Conclusie van de rechtbank
Toerekeningsvatbaarheid
De psychiater en psycholoog hebben geen eenduidig gedragsdeskundig oordeel kunnen geven over de mate van toerekenen. De psycholoog heeft geadviseerd om verdachte de aan haar verweten feiten in verminderde mate toe te rekenen omdat zij vanwege haar persoonlijkheidsontwikkeling onvoldoende mogelijkheden had om haar gedrag tussentijds bij te sturen, beslissingen te heroverwegen en andere keuzes te maken. De rechtbank neemt dit advies over.
Passende straf/maatregel
Bij het bepalen van de hoogte van de straf heeft de rechtbank aansluiting gezocht bij de Landelijke Oriëntatiepunten voor Straftoemeting (LOVS) bij jeugdigen. Gelet daarop zou voor een overval in een woning een onvoorwaardelijke jeugddetentie voor de duur van 6 maanden passend zijn, waarbij strafverzwarende omstandigheden aanleiding kunnen zijn om de strafmaat te verhogen. De rechtbank weegt als strafverzwarend mee dat de beroving door twee personen (in vereniging) is gepleegd, dat het slachtoffer is vastgebonden, met een mes is bedreigd en dat er fysiek geweld heeft plaatsgevonden. Verder gaat de rechtbank ervan uit dat er sprake was van een vooropgezet plan, waarbij het de bedoeling was om aangever geld afhandig te maken zonder dat daar een tegenprestatie tegenover stond. De rechtbank houdt in het voordeel van verdachte rekening met haar jeugdige leeftijd en de bij haar vastgestelde stoornissen. Verder heeft de rechtbank in haar oordeel laten meewegen dat de bij verdachte betrokken jeugdbeschermer heeft aangegeven dat zij na de laatste schorsing, een wezenlijke positieve verandering bij verdachte heeft gezien en dat de begeleider van verdachte vanuit woongroep [woongroep] zeer positief is over verdachte en haar inzet op de groep. Ook de omstandigheid dat verdachte langere tijd in het kader van de schorsing van de voorlopige hechtenis onder elektronisch toezicht heeft gestaan, weegt de rechtbank in het kader van de straftoemeting mee.

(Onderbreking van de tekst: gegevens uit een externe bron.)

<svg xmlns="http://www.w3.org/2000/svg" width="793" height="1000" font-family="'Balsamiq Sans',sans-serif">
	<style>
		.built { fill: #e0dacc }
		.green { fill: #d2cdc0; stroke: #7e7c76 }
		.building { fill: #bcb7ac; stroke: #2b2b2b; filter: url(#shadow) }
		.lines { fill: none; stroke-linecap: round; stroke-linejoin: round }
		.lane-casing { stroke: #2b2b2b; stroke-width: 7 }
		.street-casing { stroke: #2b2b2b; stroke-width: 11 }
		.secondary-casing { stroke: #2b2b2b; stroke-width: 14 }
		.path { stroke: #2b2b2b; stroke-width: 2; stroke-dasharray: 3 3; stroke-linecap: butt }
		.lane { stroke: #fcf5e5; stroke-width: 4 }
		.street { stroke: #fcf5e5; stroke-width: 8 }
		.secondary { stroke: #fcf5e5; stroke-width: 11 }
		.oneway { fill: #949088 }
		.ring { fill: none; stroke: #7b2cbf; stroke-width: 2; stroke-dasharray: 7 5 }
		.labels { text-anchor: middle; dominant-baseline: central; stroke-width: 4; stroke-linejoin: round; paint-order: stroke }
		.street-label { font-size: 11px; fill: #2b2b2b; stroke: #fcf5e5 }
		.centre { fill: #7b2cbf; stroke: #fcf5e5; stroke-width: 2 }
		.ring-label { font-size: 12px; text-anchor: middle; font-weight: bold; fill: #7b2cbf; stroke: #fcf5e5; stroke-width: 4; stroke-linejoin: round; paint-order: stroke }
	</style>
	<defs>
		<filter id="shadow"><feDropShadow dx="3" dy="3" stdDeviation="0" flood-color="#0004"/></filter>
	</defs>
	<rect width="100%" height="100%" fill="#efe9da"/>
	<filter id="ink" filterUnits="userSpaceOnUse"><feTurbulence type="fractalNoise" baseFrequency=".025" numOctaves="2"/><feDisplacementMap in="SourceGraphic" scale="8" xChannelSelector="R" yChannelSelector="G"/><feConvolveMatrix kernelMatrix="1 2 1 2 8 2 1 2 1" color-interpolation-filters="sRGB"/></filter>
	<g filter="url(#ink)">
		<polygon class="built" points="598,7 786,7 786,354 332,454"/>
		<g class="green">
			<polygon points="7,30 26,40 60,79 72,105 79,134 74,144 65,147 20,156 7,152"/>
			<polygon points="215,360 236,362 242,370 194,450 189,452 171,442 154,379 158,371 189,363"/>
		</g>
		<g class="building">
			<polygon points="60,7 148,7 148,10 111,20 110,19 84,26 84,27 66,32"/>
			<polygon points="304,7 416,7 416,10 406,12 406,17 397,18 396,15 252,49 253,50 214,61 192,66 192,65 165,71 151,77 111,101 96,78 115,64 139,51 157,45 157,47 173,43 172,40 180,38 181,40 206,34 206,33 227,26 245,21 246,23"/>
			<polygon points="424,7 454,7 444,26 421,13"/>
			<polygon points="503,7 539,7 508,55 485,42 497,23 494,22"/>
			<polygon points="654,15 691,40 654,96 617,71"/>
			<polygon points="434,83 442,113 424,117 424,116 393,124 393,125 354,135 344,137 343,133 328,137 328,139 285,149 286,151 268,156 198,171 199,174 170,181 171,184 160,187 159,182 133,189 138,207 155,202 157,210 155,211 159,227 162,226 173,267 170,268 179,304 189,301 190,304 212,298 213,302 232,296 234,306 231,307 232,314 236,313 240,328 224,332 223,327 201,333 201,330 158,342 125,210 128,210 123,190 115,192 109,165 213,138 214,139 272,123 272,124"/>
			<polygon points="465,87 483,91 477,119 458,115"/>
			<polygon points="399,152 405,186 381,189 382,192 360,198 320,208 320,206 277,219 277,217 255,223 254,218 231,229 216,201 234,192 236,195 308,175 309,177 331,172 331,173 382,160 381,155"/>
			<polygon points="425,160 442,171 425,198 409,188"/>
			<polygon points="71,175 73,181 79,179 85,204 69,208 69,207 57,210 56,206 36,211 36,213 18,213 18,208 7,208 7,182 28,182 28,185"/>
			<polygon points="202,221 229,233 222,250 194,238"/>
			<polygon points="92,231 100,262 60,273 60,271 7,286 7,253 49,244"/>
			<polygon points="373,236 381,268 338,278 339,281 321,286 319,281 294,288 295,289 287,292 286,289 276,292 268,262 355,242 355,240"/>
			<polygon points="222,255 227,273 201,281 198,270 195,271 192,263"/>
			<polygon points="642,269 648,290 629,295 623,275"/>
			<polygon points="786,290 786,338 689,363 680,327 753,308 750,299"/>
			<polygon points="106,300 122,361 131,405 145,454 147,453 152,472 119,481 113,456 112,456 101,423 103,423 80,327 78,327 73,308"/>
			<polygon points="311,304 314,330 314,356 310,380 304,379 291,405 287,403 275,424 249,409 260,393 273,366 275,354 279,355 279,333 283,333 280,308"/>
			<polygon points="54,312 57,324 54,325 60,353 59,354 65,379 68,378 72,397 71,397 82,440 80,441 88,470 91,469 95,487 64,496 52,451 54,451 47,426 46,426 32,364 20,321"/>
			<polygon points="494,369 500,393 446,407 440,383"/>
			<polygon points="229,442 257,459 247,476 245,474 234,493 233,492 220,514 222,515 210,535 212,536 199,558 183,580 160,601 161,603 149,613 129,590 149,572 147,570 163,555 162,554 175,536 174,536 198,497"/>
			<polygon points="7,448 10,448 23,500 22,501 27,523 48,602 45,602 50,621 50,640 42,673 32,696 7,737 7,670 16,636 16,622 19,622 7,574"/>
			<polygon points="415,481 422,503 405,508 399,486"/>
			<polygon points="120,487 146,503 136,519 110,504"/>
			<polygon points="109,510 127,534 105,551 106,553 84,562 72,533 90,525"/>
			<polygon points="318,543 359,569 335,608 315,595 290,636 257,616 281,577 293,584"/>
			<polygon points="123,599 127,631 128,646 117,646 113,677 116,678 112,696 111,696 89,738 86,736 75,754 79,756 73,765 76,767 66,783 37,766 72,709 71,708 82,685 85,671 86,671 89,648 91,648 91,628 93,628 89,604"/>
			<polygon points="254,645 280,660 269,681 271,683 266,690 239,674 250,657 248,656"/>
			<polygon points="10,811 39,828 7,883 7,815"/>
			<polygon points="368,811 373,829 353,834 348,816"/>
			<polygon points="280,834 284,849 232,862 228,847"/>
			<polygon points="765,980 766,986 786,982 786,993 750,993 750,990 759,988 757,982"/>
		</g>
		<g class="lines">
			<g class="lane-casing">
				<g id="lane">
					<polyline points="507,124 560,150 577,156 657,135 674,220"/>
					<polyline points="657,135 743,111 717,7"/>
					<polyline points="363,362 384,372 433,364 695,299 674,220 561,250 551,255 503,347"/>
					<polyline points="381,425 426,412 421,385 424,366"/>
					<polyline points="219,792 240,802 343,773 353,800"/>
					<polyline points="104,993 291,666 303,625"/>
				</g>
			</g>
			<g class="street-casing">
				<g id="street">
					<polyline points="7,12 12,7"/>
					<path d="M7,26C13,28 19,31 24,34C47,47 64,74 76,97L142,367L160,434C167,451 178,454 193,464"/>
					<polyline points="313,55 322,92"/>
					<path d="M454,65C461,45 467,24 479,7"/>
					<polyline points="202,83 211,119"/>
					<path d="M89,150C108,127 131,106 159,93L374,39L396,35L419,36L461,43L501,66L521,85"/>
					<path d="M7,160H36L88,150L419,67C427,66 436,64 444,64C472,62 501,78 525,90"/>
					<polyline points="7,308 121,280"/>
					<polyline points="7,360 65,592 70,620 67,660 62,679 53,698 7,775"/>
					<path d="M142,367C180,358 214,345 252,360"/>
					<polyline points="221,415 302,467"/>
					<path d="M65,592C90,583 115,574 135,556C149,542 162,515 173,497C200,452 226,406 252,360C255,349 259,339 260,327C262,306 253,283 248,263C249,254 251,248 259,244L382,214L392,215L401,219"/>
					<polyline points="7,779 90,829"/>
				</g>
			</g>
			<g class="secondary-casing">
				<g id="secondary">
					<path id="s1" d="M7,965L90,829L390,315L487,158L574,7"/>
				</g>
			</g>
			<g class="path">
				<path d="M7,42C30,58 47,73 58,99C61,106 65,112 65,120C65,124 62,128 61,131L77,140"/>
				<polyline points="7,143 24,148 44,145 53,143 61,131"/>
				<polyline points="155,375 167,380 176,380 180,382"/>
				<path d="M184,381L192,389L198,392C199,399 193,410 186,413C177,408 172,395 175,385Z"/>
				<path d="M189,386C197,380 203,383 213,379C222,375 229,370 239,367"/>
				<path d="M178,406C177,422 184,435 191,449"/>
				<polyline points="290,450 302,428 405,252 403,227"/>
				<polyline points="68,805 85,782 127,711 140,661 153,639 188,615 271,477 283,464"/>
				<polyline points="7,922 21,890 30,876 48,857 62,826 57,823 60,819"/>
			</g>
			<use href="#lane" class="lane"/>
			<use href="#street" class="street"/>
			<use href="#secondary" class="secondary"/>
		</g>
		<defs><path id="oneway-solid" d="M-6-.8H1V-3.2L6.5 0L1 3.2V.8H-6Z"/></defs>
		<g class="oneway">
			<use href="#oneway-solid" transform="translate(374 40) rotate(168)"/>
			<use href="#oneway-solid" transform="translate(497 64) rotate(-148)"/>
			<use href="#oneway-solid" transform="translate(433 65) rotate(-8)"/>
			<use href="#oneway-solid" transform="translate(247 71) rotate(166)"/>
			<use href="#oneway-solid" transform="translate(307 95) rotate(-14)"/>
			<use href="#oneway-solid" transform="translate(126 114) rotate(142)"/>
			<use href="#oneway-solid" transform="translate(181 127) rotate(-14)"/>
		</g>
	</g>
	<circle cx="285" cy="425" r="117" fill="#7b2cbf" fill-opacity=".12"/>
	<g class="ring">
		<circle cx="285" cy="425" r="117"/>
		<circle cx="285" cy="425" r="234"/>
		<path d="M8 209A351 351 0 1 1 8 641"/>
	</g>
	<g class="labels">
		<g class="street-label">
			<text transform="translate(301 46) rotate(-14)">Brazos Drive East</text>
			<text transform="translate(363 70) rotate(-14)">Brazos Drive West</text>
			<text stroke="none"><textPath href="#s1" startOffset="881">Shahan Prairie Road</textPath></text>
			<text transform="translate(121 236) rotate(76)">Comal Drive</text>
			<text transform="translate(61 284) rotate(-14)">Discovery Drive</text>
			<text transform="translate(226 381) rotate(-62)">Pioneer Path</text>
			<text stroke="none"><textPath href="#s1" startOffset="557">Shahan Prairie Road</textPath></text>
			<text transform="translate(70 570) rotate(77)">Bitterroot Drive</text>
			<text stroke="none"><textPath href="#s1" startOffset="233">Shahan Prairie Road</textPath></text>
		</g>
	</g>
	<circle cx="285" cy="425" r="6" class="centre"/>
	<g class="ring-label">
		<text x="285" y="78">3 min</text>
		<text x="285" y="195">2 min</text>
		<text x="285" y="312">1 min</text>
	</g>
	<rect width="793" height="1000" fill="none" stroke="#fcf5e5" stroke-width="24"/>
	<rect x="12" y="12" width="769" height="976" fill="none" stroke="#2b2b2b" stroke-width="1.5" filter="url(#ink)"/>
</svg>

Alles afwegend is de rechtbank van oordeel dat een onvoorwaardelijke jeugddetentie voor de duur van de tijd die zij in verzekering en in voorlopige hechtenis heeft gezeten passend is. De rechtbank gaat er daarbij vanuit dat verdachte in totaal 171 dagen in verzekering en voorlopige hechtenis heeft doorgebracht.

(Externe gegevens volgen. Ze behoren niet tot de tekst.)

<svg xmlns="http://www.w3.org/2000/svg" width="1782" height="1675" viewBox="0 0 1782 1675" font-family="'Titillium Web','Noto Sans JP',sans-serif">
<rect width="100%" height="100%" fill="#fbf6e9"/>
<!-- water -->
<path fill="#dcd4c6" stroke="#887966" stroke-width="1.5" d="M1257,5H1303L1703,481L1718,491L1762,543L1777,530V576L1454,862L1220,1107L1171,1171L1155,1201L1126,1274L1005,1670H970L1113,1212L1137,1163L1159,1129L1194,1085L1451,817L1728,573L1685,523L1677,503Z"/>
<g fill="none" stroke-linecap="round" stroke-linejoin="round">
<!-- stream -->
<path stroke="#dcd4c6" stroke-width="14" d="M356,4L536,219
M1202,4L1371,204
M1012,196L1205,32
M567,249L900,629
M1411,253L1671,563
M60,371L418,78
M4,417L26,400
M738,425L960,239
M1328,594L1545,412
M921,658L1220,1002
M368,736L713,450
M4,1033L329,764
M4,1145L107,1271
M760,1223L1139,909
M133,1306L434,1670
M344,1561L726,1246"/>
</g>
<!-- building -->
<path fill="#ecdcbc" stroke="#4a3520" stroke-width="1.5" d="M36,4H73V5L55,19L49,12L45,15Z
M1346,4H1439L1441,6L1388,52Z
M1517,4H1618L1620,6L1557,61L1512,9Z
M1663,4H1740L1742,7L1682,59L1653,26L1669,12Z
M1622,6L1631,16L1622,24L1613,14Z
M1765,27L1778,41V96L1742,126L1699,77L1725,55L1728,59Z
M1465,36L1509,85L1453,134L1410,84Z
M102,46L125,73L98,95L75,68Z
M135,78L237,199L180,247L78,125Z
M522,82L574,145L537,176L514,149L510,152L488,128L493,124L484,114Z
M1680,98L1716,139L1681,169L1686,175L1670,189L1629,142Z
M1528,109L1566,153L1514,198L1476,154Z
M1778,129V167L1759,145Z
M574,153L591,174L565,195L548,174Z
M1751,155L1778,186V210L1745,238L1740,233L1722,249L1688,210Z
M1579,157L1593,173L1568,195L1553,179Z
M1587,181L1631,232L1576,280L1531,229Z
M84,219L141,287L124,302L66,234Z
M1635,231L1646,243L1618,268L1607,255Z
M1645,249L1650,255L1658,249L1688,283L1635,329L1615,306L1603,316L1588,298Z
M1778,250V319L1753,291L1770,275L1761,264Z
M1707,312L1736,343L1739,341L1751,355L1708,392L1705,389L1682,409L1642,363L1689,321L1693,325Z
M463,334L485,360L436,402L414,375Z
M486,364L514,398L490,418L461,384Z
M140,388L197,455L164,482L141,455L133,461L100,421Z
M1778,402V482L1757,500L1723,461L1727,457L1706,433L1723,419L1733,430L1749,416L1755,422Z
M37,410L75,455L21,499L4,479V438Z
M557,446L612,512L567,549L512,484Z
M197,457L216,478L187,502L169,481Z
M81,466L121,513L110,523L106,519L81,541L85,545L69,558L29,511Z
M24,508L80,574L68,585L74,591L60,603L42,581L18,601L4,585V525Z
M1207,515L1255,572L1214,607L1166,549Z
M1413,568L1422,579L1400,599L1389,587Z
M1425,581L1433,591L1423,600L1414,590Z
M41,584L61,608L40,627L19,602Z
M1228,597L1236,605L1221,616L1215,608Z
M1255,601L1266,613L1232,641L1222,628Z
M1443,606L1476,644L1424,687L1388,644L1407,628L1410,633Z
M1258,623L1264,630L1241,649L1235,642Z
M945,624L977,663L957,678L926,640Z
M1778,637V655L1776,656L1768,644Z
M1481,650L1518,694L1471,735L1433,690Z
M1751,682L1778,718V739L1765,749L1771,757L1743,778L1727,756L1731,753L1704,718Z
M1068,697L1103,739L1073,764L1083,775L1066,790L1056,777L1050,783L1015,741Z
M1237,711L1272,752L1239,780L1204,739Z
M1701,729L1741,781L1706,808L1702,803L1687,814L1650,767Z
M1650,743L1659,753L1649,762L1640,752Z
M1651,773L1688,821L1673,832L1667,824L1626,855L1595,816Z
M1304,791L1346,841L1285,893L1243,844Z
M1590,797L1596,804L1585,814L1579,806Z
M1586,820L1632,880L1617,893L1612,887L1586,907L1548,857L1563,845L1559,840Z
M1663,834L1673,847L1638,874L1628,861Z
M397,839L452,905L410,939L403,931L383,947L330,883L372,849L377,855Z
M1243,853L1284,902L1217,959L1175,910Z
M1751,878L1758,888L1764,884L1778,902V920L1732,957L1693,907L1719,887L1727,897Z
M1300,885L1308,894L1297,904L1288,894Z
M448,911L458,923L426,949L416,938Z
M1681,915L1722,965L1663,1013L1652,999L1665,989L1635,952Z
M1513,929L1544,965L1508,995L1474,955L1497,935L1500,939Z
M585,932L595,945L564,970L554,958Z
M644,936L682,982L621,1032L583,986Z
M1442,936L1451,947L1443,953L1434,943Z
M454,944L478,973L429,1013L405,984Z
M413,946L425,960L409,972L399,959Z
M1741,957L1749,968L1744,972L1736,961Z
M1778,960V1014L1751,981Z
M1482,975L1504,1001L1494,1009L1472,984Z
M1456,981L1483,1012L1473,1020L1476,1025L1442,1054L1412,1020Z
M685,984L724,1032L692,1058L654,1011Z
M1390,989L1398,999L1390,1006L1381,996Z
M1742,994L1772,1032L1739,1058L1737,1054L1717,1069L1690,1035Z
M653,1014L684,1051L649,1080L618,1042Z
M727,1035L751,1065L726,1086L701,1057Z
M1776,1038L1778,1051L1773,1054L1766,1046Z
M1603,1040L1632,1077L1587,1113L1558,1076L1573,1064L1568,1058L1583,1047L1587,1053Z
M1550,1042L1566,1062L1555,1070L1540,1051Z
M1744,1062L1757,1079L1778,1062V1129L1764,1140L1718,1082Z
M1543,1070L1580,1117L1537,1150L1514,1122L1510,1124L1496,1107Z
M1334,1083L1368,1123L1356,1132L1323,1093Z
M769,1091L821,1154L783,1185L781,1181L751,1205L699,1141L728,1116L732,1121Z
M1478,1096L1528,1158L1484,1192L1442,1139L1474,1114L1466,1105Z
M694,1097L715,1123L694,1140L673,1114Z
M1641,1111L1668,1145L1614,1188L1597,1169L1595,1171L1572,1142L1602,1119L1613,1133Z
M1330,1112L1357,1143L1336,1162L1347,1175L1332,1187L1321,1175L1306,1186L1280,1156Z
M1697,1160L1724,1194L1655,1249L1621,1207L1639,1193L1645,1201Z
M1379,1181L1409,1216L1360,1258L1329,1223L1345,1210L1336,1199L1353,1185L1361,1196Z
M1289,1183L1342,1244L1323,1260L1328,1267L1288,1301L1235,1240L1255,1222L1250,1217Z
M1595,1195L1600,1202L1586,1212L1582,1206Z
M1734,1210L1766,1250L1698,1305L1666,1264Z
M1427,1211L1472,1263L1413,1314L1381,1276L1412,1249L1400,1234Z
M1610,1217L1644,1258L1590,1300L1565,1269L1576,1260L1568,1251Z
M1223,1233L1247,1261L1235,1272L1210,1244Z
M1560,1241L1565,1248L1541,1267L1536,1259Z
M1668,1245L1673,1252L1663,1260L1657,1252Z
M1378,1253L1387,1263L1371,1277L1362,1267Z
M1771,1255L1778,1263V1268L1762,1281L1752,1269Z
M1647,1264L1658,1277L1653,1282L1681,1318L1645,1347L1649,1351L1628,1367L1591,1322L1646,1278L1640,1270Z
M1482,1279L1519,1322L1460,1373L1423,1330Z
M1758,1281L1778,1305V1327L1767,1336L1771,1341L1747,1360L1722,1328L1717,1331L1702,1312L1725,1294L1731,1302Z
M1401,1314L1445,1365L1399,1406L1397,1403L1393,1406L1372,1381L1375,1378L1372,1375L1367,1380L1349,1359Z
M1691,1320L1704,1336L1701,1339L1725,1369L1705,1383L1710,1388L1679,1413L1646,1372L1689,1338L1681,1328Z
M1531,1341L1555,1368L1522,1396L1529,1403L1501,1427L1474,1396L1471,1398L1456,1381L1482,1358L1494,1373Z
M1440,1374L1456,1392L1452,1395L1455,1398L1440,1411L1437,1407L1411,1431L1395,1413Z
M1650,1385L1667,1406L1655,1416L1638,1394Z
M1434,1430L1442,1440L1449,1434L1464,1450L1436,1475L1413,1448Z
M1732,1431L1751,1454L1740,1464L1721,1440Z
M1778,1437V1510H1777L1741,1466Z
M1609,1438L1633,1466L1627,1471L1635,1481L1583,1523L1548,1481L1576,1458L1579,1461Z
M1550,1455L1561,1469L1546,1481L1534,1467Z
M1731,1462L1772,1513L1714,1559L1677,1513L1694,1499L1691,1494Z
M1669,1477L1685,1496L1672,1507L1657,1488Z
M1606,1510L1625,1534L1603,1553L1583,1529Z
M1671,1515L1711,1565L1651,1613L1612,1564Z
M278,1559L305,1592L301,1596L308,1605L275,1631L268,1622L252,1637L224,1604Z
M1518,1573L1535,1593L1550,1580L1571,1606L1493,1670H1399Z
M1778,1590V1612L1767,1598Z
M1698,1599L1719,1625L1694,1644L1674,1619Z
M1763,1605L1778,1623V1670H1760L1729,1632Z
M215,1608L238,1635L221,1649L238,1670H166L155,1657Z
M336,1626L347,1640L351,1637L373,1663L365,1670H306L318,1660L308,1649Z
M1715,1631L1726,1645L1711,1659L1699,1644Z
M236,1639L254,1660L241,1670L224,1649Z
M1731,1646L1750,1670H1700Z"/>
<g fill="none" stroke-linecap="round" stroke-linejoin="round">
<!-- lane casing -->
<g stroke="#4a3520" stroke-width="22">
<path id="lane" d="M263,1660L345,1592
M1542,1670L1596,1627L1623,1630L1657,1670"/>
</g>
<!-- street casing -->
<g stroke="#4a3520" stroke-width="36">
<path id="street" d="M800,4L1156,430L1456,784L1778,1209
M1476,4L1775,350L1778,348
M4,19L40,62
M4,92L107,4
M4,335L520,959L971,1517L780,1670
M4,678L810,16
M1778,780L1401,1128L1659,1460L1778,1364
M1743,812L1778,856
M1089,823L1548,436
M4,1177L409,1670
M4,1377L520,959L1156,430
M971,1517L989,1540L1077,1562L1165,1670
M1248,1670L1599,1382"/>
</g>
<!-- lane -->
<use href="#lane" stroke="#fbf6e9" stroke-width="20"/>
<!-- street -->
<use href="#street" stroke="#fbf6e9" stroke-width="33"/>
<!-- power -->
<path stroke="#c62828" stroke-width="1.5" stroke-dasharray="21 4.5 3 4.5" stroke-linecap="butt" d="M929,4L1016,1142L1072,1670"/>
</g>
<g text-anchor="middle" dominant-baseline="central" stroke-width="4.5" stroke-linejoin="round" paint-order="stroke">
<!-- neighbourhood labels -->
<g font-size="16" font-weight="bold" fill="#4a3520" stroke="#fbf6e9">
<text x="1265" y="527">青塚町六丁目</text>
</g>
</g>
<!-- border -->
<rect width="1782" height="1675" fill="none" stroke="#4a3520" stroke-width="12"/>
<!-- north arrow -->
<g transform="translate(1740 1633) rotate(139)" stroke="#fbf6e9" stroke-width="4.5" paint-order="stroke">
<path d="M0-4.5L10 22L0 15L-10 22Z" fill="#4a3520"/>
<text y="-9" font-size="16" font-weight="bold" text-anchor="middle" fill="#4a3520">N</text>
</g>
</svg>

Daarnaast zal de rechtbank aan verdachte, in lijn met het advies van de psycholoog, de Raad en de Jeugdbescherming en anders dan de psychiater heeft geadviseerd en door de raadsman van verdachte is bepleit, een voorwaardelijke PIJ-maatregel opleggen. Redengevend daarvoor is het volgende. Het is duidelijk dat er bij de deskundigen en de betrokken hulpverleners grote zorgen zijn of verdachte wel gaat meewerken aan de zeer noodzakelijk geachte behandeling. Gebleken is dat al langere tijd is geprobeerd om verdachte in positieve zin te veranderen, maar dat dit ondanks de inzet van diverse vormen van hulpverlening niet is gelukt. Verdachte is zelfbepalend, ervaart geen lijdensdruk en heeft daardoor geen hulpvraag. Ook een voorwaardelijke jeugddetentie heeft verdachte er niet van weerhouden om opnieuw een ernstig strafbaar feit te plegen. Deze omstandigheden, in onderlinge samenhang bezien, maken dat de rechtbank het passend en geboden acht een voorwaardelijke PIJ-maatregel op te leggen. De rechtbank acht daarmee de kans het grootst dat bij verdachte een daadwerkelijke gedragsverandering op gang komt en het recidiverisico wordt beperkt.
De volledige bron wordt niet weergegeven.